**Selected text:**
This Prayer-Study-Action was researched and written by the Pax Christi Anti-Racism Team.


Jesus, when you and your Holy Family most needed a safe, warm, and secure home, no dwelling was available to shelter you.

There was no room at the inn.

Today, too, there continues to be no room at the inn for our sisters and brothers of color.

Give us the clarity to recognize and acknowledge the many ways in which whites and their families continue to enjoy unearned and unfair advantages in access to housing, and to the host of attendant financial benefits that home ownership brings, down through the generations.

Help us to identify and eliminate the many legal and social obstacles – some overt, many disguised – that our society erects to prevent people of color from having the same opportunities as their white neighbors to enjoy housing stability.

Give us the courage to work and speak publicly to redress these grave injustices.

And give us the grace to embrace all as our neighbor – as we wait, and work, for the day when all neighborhoods reflect the composition of the world itself.



The Ability to Purchase a Home – a Key Factor in the Affluence and Generational Well-Being of Generations of White Americans – Continues to Be Denied to People of Color                                                      

Home ownership has long been the key to upward mobility for white families. It has permitted white families to live in neighborhoods with good schools and services, and enabled white families to transfer significant wealth – on a tax-advantaged basis – to succeeding generations.

People of color, however, continue to be denied the opportunity to participate equally in the wealth and stability-producing rewards of home ownership.

**Supplied information:**
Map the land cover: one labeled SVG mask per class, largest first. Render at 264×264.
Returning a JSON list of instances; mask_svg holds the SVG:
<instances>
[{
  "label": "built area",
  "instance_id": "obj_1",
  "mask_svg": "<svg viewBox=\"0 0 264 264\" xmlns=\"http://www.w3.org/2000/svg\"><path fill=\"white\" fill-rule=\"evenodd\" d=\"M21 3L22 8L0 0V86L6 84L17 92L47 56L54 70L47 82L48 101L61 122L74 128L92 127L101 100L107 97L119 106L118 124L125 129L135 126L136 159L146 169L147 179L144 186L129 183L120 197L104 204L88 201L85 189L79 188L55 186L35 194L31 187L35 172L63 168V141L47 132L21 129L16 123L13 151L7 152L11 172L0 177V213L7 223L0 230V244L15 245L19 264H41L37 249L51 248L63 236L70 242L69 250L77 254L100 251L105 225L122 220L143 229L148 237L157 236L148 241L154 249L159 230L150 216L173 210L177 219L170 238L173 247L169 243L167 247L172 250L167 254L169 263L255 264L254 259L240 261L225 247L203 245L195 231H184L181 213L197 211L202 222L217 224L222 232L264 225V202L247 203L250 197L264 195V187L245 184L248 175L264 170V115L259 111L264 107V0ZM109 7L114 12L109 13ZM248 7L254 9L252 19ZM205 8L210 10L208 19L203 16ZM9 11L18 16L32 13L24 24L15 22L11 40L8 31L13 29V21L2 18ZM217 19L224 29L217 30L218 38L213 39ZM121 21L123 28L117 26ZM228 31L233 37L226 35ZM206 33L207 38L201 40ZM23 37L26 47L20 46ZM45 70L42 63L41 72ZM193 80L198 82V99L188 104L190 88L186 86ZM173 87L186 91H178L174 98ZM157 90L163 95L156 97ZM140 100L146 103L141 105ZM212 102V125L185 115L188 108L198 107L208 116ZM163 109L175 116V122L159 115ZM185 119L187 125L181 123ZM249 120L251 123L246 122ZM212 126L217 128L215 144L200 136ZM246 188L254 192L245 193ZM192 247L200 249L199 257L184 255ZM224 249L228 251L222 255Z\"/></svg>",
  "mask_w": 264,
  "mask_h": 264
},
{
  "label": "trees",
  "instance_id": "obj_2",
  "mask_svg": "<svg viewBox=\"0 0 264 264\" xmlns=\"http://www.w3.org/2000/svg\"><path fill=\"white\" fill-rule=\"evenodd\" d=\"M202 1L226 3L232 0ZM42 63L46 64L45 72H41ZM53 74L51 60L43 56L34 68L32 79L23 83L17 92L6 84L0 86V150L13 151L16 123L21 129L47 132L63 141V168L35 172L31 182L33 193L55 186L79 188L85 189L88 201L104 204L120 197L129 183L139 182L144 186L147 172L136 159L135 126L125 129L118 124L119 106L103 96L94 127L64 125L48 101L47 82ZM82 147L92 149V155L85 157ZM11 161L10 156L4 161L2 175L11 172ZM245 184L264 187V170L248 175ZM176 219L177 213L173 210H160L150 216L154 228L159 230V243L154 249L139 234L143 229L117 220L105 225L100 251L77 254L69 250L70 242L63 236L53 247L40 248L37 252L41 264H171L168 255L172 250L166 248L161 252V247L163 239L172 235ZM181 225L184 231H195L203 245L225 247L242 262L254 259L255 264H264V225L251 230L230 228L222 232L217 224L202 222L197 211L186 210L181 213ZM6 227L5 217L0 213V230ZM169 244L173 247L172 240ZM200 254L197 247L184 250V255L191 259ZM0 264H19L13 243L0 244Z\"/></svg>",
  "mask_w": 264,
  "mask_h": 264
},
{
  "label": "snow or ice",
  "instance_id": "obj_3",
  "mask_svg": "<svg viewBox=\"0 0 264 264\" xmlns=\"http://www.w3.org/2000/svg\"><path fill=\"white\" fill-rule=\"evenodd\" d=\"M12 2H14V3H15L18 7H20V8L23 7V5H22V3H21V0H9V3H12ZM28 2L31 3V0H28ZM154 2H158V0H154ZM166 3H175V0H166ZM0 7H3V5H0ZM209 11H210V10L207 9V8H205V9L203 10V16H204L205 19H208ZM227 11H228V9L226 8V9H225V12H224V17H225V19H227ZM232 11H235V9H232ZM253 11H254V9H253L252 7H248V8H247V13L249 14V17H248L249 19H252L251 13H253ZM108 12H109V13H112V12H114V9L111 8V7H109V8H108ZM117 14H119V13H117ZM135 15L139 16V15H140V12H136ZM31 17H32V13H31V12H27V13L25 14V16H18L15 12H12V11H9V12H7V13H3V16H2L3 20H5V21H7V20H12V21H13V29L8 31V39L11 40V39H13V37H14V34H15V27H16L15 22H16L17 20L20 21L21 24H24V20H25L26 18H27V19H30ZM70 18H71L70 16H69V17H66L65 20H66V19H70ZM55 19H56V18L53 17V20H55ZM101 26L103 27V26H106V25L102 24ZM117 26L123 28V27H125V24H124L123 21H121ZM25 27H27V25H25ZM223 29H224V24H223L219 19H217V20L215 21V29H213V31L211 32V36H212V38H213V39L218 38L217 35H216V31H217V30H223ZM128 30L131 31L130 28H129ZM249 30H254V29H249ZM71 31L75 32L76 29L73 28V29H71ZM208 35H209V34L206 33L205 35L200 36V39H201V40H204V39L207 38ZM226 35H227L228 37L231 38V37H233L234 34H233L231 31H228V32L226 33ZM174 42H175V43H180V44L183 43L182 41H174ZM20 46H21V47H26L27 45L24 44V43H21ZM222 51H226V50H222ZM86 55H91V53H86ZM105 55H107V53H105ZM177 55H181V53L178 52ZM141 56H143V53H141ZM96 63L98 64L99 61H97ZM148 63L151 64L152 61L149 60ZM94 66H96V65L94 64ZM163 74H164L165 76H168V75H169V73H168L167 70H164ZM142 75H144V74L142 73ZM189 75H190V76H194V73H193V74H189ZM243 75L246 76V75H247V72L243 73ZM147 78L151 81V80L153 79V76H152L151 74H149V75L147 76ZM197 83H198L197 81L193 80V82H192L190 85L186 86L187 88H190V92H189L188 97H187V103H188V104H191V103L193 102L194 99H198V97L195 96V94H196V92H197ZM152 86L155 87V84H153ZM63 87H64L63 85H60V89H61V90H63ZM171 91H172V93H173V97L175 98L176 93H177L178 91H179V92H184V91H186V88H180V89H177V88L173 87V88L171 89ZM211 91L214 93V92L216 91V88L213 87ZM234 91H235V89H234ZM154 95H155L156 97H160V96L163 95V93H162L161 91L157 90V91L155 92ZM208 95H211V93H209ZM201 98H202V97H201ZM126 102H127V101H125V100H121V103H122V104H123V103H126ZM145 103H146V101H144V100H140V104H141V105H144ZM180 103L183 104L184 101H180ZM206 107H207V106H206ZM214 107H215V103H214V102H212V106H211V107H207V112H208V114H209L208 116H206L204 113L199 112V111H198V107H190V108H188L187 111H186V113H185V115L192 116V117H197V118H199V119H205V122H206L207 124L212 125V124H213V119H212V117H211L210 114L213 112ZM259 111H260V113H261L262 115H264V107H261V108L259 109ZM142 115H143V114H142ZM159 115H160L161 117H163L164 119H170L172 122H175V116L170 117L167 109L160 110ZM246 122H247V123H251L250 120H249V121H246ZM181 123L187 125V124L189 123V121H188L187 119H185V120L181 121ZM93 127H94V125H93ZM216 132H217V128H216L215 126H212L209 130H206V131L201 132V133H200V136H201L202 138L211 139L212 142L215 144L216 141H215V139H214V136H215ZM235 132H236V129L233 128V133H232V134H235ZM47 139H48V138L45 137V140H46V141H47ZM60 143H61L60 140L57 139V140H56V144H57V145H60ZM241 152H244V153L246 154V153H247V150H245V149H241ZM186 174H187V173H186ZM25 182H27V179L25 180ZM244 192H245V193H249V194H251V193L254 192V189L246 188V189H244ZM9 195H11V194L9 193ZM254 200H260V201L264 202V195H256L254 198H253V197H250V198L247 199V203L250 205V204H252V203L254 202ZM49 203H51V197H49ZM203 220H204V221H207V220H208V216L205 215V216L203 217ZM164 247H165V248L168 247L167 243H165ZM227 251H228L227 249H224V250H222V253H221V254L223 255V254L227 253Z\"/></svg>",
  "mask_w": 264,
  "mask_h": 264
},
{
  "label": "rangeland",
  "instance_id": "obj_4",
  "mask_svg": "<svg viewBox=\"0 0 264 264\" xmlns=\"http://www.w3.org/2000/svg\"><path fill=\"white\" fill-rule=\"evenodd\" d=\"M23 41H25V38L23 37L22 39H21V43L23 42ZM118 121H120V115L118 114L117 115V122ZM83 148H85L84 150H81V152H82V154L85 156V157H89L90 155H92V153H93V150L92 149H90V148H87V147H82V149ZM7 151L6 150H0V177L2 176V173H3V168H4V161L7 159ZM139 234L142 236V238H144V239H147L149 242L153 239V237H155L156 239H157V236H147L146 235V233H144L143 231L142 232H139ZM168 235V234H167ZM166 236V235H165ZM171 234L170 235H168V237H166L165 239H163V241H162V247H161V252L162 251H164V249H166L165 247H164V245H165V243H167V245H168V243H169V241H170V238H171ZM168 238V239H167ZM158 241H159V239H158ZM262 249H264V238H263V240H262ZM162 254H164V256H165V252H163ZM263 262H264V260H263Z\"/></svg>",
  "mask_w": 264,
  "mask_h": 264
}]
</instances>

**Stated task:**
Answer these questions from the housing text:
(a) Who researched and wrote it?
(b) Where was there no room for Jesus and the Holy Family?
(c) What has home ownership long been for white families?
The records have no connection to the housing text.

**Result of this task:**
(a) The Pax Christi Anti-Racism Team.
(b) At the inn.
(c) The key to upward mobility.